We are talking about multitudes of modernist works. Due to the anti-modernist policy after the 1930s, scores of paintings were confiscated from museums and institutions and put in special secret repositories, and the idea was to destroy all of them. However, most of this destruction was prevented by World War II. After the war, many paintings were saved by the director of Ukraine’s National Museum in Kyiv, who stored them in cellars. He obviously knew the Soviet system very well, because he marked all of the paintings with zero value, and do you need to destroy something with no value? No. So this saved many paintings.
Since the beginning of the Russian aggression, some important modernist paintings vanished during the Russian occupation of Kherson. It is not clear if they were removed by the Russians to Crimea or stolen.
What is your outlook for the future of Ukrainian museums amid Russia’s ongoing invasion?

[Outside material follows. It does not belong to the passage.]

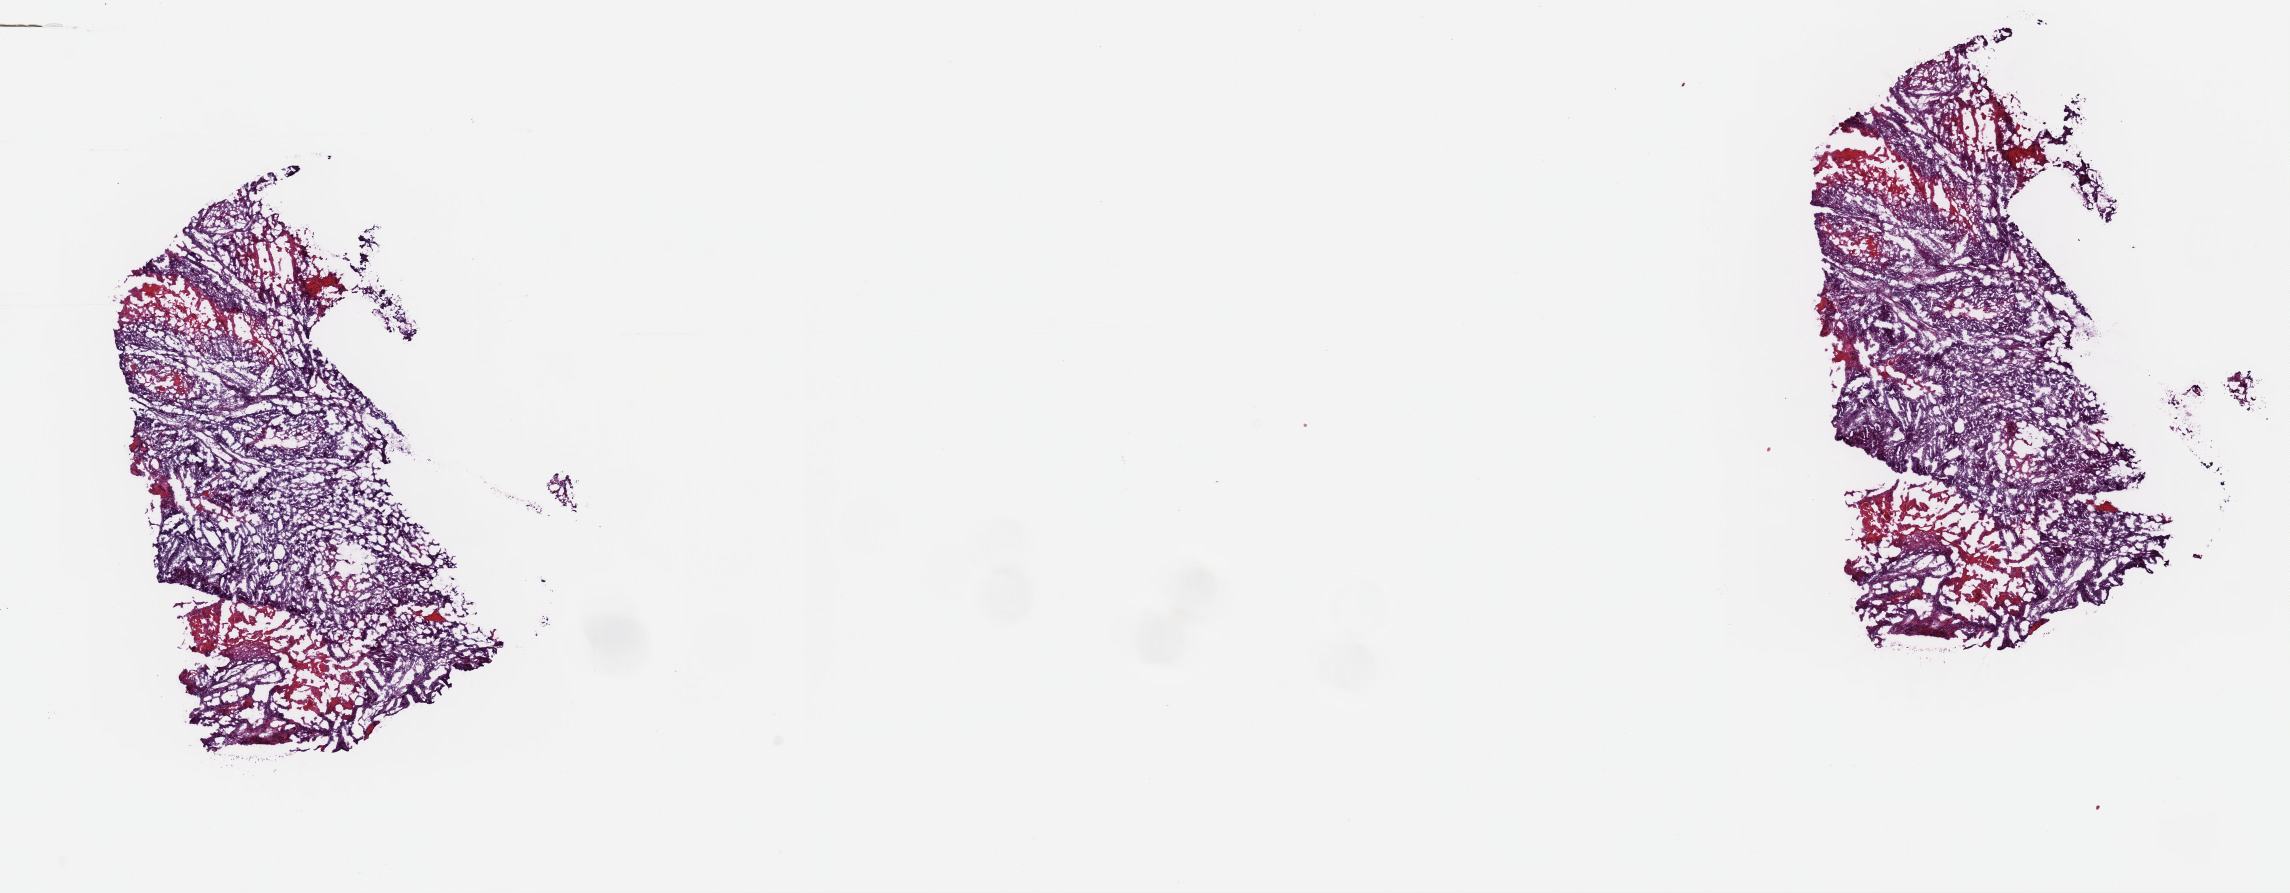
Whole-slide histology image, H&E-stained, shown as a low-resolution overview of the whole scanned area (about 18.1 x 7.1 mm, slide scanned at 40x). Frozen section from the top of the tissue portion. Uterus, primary tumour sample. Patient: female, age at initial diagnosis 72 years. Histologic grade: G3 (poorly differentiated). Pathologist review of this section (percent, as recorded): tumour cells 80%, tumour nuclei 80%, normal cells 0%, stromal cells 10%, necrosis 10%. Inflammatory infiltration, as recorded: lymphocyte infiltration 40%, monocyte infiltration 20%, neutrophil infiltration 20%.
FIGO stage: II. Histologic diagnosis: Endometrioid adenocarcinoma, NOS (endometrium).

We are in a very difficult situation because the war is not over yet. The destruction is continuing. Museums are in danger. “In the Eye of the Storm” has inspired other museums. For example, there is a very important collection of Byzantine icons that was sent from the Khanenko Museum in Kyiv to the Louvre and exhibited in Paris on long-term loan. I am very pleased about this. Other Ukrainian museums are sending exhibitions to Switzerland and Germany.

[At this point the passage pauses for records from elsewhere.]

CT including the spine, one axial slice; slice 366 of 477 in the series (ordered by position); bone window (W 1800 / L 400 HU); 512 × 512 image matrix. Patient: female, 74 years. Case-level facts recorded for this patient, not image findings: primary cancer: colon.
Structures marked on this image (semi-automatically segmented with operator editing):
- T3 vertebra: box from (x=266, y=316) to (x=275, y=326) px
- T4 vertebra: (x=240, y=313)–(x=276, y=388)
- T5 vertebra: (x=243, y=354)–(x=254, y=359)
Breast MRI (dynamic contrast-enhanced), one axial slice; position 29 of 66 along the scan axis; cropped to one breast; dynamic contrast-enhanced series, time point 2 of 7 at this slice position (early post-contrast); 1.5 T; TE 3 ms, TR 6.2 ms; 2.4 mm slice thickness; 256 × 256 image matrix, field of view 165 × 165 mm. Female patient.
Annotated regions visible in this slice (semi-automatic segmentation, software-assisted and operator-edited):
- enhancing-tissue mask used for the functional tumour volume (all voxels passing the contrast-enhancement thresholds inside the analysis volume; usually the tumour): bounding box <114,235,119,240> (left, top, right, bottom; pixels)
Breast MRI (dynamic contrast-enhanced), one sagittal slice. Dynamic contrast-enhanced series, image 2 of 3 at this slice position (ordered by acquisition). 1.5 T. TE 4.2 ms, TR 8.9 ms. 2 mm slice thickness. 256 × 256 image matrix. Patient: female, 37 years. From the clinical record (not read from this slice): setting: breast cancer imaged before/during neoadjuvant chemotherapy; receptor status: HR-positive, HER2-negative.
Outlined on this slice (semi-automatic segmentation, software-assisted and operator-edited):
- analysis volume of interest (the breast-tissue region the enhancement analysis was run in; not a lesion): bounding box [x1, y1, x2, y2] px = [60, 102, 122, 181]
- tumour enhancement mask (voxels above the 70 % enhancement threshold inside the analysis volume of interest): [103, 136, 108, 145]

But after this war is over, a lot of Ukrainian museums need very serious reshuffling. It’s funny to say, but in a certain sense, this war brought the cultural isolation of Ukraine to an end. The international museum world is much more open to Ukraine that it was before. Ukrainian museum curators now have much closer contact with Western institutions, and I hope that when this war is finally over, and Ukraine hopefully joins the European Union, the reform of Ukrainian museums happen.
As a curator and a US citizen who was born in Ukraine, how frustrating is it that it has taken a war to draw the Western world’s attention to Ukrainian modernism?
It is extremely frustrating. As I told you, the best PR agent for “In the Eye of the Storm” was Mr. Putin, but of course, I would have preferred to do it without his help. Unfortunately, this was impossible. It has been frustrating that Western museums have not paid attention to Ukrainian modernism. If you want to have a revised and serious history of art, it’s vital to be open to developments in other parts of the world.